====== Records for the task

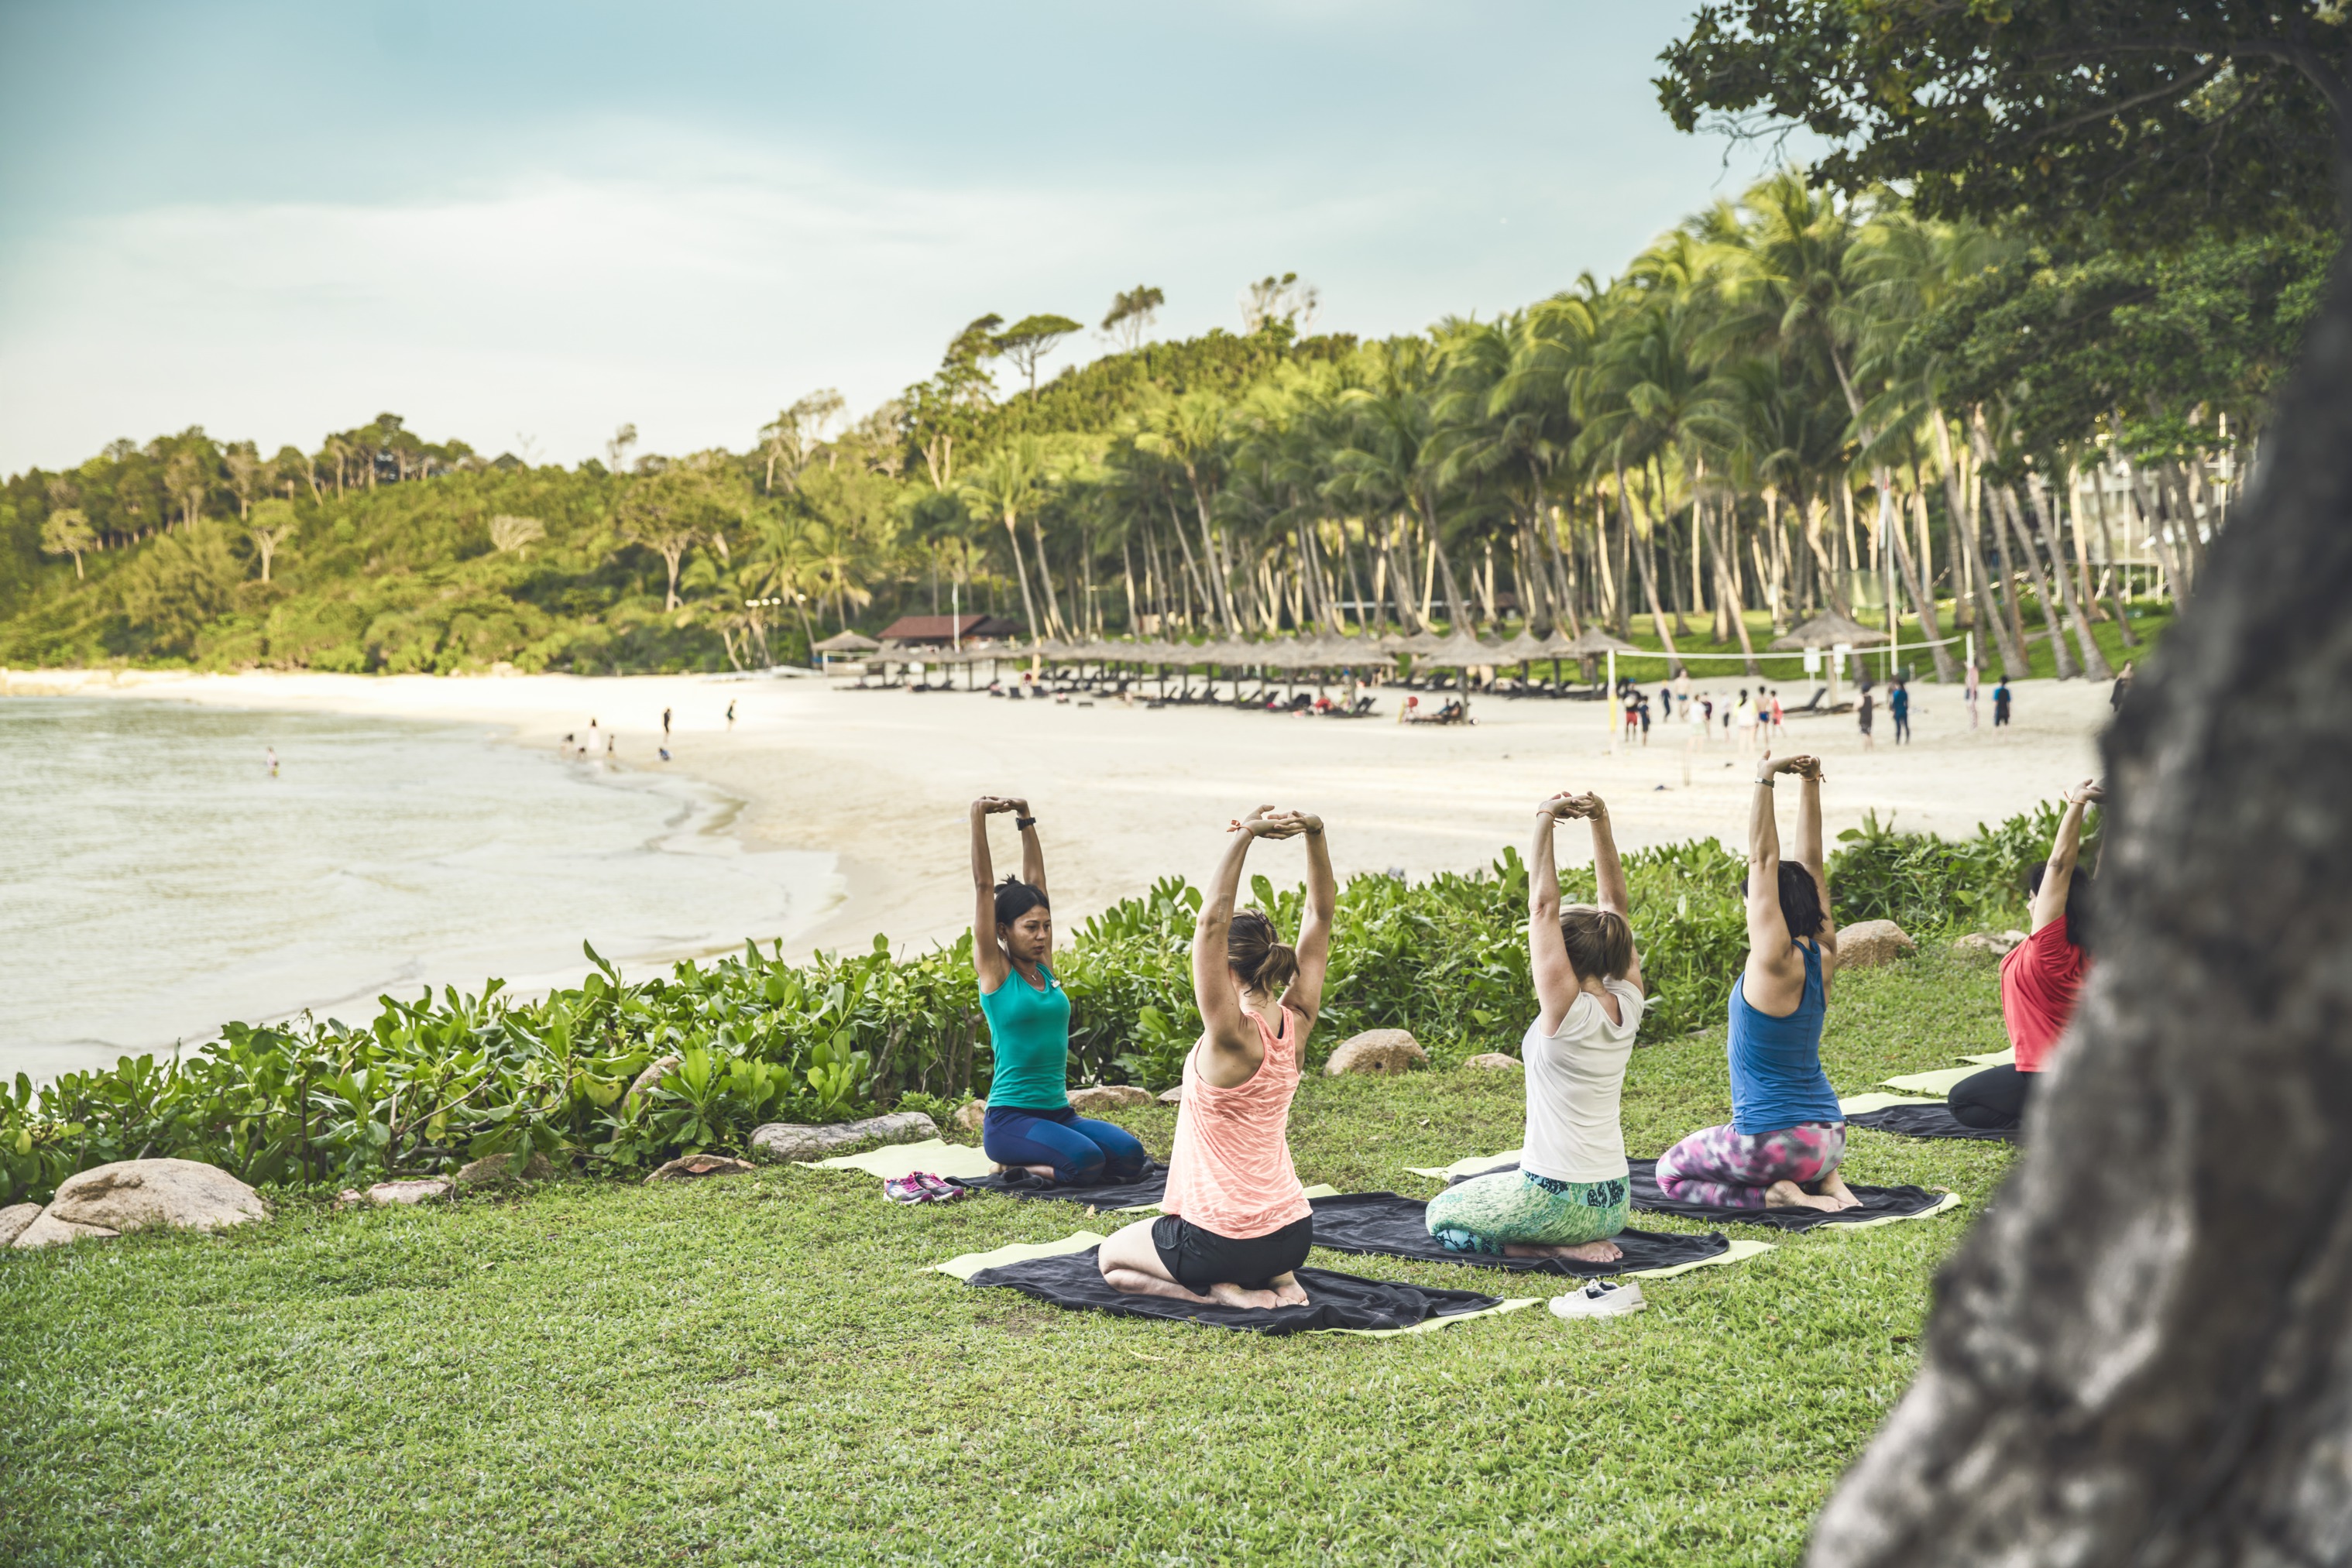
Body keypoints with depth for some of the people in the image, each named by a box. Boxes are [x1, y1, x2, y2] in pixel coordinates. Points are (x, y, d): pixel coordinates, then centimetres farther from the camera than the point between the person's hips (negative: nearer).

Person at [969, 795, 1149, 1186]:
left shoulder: (1044, 966, 11)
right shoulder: (994, 971, -3)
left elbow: (1035, 883, 14)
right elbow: (984, 887, -8)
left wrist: (1026, 821, 13)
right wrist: (978, 819, -10)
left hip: (1059, 1112, 7)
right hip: (1009, 1117, -7)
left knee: (1130, 1155, -17)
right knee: (1086, 1161, -31)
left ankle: (1035, 1158, 7)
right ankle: (1014, 1163, -1)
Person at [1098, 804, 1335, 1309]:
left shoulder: (1232, 1035, -22)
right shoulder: (1295, 1024, -5)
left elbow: (1212, 922, -31)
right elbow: (1320, 914, 0)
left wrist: (1244, 838, -32)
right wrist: (1314, 834, -10)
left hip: (1225, 1242, -7)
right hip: (1294, 1236, 7)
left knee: (1112, 1258, 22)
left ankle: (1222, 1293, -2)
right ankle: (1281, 1280, 10)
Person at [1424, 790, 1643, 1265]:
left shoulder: (1566, 1009, -18)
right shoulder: (1626, 1004, -1)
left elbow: (1543, 906, -19)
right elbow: (1616, 905, 4)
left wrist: (1546, 823, -17)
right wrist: (1601, 824, -1)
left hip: (1561, 1200, -8)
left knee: (1442, 1216, 14)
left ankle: (1561, 1248, -4)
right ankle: (1585, 1241, 10)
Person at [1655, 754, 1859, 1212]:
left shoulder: (1777, 960, -18)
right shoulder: (1822, 958, 2)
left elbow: (1763, 859, -19)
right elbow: (1811, 865, 7)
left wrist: (1765, 781, -17)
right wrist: (1810, 787, 7)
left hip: (1774, 1141, -8)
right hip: (1830, 1138, 8)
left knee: (1670, 1173, 15)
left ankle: (1773, 1195, -6)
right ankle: (1824, 1179, 10)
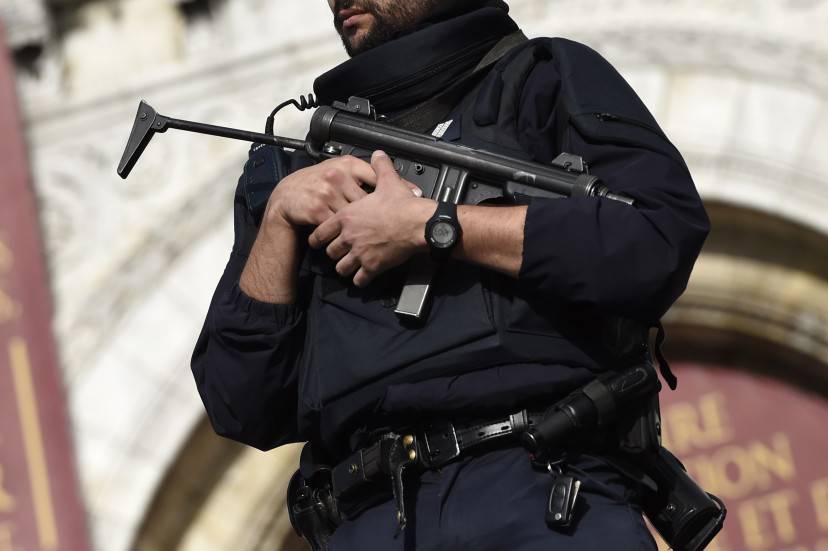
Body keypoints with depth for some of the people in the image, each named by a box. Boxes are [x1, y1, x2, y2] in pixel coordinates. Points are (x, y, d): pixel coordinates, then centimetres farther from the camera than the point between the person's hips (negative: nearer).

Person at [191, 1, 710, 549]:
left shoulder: (545, 80, 13)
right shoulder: (300, 164, 22)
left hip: (546, 493, -5)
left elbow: (663, 239, -8)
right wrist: (278, 215, 4)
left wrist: (428, 224, -5)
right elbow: (244, 411, 14)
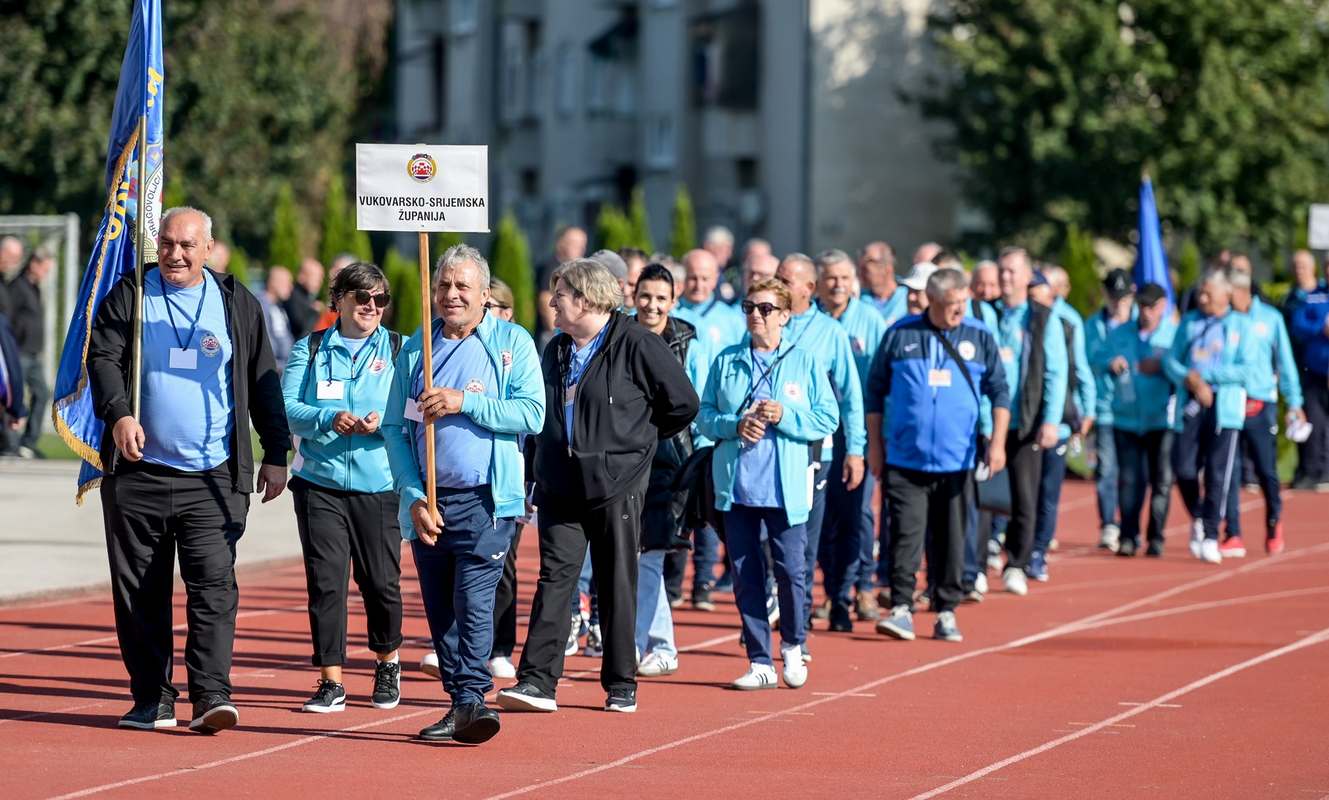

============

→ Work instructions
Replace each "Person at" in the listing with "Subject at" and reproduce every line with nothing else changed. Leave the pictures out.

→ Task result
Body keypoints with depth for some of the people in the image, each named by a box. Boxes are [x1, y1, x2, y2] in pixel coordinates. Points are (x, y, d): pixel coordinates, then centimetres farther from the camera than the point between the person's hips (negative: nearer).

Subject at [969, 795, 1149, 1186]:
left shoulder: (1044, 966, 11)
right shoulder: (994, 971, -3)
left elbow: (1035, 883, 14)
right elbow: (984, 887, -8)
left wrist: (1026, 821, 13)
right wrist: (978, 819, -10)
left hip: (1059, 1112, 7)
right hip: (1009, 1117, -7)
left knee: (1130, 1155, -17)
right knee: (1086, 1161, -31)
left ankle: (1035, 1158, 7)
right ankle: (1014, 1163, -1)
Subject at [1098, 804, 1335, 1309]:
left shoulder: (1232, 1035, -22)
right shoulder: (1295, 1024, -5)
left elbow: (1212, 922, -31)
right elbow: (1320, 914, 0)
left wrist: (1244, 838, -32)
right wrist: (1314, 834, -10)
left hip: (1225, 1242, -7)
right hip: (1294, 1236, 7)
left knee: (1112, 1258, 22)
left ankle: (1222, 1293, -2)
right ankle: (1281, 1280, 10)
Subject at [1424, 790, 1643, 1265]:
left shoulder: (1566, 1009, -18)
right shoulder: (1626, 1004, -1)
left elbow: (1543, 906, -19)
right elbow: (1616, 905, 4)
left wrist: (1546, 823, -17)
right wrist: (1601, 824, -1)
left hip: (1561, 1200, -8)
left knee: (1442, 1216, 14)
left ankle: (1561, 1248, -4)
right ankle: (1585, 1241, 10)
Subject at [1655, 754, 1859, 1212]:
left shoulder: (1777, 960, -18)
right shoulder: (1822, 958, 2)
left elbow: (1763, 859, -19)
right elbow: (1811, 865, 7)
left wrist: (1765, 781, -17)
right wrist: (1810, 787, 7)
left hip: (1774, 1141, -8)
right hip: (1830, 1138, 8)
left knee: (1670, 1173, 15)
left ankle: (1773, 1195, -6)
right ankle: (1824, 1179, 10)
Body keypoints with depth for some of the people in the image, each named by a box. Boxes are [x1, y1, x2, y2] in pixel coordinates. Points are (x, y, d): pixel coordinates, then centimetres farther from the camera than the point between the person's hips (negative: nearer).

Subject at [191, 1, 710, 549]:
left shoulder: (545, 80, 13)
right shoulder: (300, 164, 22)
left hip: (546, 493, -5)
left elbow: (663, 239, -8)
right wrist: (278, 215, 4)
left wrist: (428, 224, -5)
right elbow: (244, 411, 14)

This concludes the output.